W RK PACKAGE 5
Project summary: The manual labelling and classification of benthic imagery is a laborious and subjective process that currently acts as a bottleneck in the benthic habitat mapping workflow. As part of BEcoME Work Package 5, a deep convolutional neural network is being developed to assist in the automated labelling of benthic habitat imagery. Achieving a generalizable model requires a large amount of training data in the form of labelled benthic habitat images. We are compiling a large dataset from existing labelled imagery through collaboration with multiple partners to meet this requirement. At the end of the project, the dataset, model, and outputs will be shared openly.

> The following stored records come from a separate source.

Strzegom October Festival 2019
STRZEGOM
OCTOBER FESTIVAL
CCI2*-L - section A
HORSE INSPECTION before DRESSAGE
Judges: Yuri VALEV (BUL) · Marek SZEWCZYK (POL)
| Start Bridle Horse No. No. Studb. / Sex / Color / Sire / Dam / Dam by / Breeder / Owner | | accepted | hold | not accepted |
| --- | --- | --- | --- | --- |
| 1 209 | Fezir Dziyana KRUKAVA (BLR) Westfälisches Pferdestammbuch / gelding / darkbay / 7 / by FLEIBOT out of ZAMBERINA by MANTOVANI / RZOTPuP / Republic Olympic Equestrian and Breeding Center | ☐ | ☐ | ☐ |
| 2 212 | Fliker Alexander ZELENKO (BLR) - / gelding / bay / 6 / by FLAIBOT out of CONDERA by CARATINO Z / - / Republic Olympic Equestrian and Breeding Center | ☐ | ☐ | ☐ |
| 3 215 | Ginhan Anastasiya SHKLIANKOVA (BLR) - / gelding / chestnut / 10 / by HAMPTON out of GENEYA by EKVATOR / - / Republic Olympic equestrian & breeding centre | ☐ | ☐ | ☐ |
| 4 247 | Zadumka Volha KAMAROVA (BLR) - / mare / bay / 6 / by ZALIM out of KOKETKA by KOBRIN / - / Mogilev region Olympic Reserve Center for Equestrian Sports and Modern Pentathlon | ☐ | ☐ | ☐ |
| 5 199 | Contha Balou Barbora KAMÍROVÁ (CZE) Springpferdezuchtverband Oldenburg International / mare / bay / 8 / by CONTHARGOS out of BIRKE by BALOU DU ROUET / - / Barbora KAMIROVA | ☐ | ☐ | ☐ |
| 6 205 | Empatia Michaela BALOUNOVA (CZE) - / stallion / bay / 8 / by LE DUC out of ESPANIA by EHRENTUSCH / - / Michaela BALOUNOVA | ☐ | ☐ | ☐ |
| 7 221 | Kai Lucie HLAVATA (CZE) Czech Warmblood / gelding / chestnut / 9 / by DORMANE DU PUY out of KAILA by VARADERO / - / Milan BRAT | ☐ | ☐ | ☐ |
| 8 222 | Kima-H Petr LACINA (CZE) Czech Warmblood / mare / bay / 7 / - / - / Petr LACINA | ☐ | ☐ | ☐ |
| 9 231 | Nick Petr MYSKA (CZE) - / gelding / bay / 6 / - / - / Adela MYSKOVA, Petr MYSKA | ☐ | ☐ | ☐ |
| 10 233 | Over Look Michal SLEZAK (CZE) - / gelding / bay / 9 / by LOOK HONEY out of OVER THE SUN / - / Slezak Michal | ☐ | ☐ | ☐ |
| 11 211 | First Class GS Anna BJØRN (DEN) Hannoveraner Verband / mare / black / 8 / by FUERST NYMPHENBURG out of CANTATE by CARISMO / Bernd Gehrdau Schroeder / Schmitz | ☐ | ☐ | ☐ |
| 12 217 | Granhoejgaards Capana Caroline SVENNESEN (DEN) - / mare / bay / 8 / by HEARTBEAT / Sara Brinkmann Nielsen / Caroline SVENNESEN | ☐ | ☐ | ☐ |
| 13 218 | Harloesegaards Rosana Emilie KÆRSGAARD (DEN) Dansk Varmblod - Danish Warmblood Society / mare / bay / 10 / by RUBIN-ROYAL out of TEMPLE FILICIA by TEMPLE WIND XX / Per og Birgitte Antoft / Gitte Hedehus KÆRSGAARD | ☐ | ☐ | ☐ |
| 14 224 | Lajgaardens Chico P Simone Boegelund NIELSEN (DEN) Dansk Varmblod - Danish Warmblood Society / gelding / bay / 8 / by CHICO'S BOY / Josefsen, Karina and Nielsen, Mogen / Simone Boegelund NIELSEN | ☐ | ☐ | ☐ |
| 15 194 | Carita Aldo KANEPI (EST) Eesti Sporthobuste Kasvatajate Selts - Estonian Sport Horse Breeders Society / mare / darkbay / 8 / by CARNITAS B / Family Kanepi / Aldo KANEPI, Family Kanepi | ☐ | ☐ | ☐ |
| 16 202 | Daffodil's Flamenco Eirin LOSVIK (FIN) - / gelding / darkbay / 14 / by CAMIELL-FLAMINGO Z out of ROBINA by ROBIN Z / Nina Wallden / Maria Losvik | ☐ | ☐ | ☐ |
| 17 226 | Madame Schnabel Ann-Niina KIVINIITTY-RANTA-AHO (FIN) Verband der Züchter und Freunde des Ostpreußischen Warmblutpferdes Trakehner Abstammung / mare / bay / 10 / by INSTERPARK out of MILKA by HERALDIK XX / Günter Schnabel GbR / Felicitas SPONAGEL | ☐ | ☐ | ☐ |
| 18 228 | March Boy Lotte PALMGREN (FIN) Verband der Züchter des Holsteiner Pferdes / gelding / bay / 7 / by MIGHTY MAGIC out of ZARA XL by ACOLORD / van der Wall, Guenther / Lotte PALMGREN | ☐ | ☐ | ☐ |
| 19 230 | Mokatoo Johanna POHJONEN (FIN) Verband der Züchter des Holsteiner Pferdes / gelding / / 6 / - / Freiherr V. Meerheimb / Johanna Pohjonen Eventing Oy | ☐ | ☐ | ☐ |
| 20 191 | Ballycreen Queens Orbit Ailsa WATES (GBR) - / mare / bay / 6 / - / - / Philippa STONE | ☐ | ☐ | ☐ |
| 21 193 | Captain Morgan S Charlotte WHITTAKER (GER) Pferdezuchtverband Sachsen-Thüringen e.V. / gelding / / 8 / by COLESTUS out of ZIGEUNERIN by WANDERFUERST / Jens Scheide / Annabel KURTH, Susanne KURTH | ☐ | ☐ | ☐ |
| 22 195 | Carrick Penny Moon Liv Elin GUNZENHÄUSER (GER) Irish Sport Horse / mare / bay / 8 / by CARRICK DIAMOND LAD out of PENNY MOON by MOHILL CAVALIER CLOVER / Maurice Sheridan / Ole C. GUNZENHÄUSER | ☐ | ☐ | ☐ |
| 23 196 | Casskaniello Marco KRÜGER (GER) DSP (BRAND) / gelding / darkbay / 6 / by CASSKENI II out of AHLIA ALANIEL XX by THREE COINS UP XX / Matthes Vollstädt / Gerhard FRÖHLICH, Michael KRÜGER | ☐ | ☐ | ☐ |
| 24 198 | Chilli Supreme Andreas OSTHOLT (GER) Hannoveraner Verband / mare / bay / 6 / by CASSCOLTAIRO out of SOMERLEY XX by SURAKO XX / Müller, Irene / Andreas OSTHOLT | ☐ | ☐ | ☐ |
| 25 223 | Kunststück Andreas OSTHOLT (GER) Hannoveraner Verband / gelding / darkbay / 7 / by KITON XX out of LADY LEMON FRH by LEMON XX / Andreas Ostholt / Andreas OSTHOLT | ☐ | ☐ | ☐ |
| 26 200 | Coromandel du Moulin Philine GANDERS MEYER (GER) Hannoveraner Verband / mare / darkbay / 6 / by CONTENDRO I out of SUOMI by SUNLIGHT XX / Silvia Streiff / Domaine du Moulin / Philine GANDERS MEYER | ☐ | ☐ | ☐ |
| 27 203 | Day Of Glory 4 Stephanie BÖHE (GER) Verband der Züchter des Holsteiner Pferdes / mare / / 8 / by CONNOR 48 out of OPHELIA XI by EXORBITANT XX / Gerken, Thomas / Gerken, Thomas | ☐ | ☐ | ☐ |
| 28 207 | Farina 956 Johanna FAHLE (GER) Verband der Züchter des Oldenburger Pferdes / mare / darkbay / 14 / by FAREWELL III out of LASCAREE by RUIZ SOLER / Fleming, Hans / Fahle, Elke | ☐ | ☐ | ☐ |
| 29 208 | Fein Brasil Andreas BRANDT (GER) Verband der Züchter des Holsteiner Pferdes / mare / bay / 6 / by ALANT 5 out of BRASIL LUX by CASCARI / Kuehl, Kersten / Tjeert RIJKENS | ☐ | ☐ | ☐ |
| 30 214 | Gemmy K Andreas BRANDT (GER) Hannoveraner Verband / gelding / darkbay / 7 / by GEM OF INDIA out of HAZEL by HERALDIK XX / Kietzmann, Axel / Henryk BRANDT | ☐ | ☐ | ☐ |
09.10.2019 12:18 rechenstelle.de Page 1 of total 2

Data description and approach: The project and dataset are sub-divided into two main components. First, A deep convolutional neural network will be trained on a large volume of unlabeled benthic habitat imagery in order to learn an embedding space to use for transfer learning and for clustering images of similar habitat. The final structure of this dataset will be a collection of seabed images, on the order of 1x10^6, and a single .csv containing the image names and geographic locations/weights. Second, the pre-trained model from the first stage will be transferred to supervised classification tasks. The capacity of the model for transfer learning will be evaluated for both highly specific classification tasks using bespoke classification schemes, and more general tasks using established/transferable schemes (e.g., CATAMI). The data structure for this phase will be sub-collections of seabed images from the first (unsupervised) phase of the project, with .csv files describing the image name, geographic location/weight, and benthic habitat label. Dataset sub-collections will correspond to specific study sites, applications, and thematic levels of classification in order to evaluate the capacity of the model for various classification tasks that are commonly encountered in the benthic habitat mapping literature.
Project status: Image data collection and formatting.
Current data statistics: Image data are currently being compiled. The current dataset characteristics are listed below.
Number of images: 1,534,883
Number of labeled images: 123,103
Number of unique sites (e.g., transects, drifts): >15,786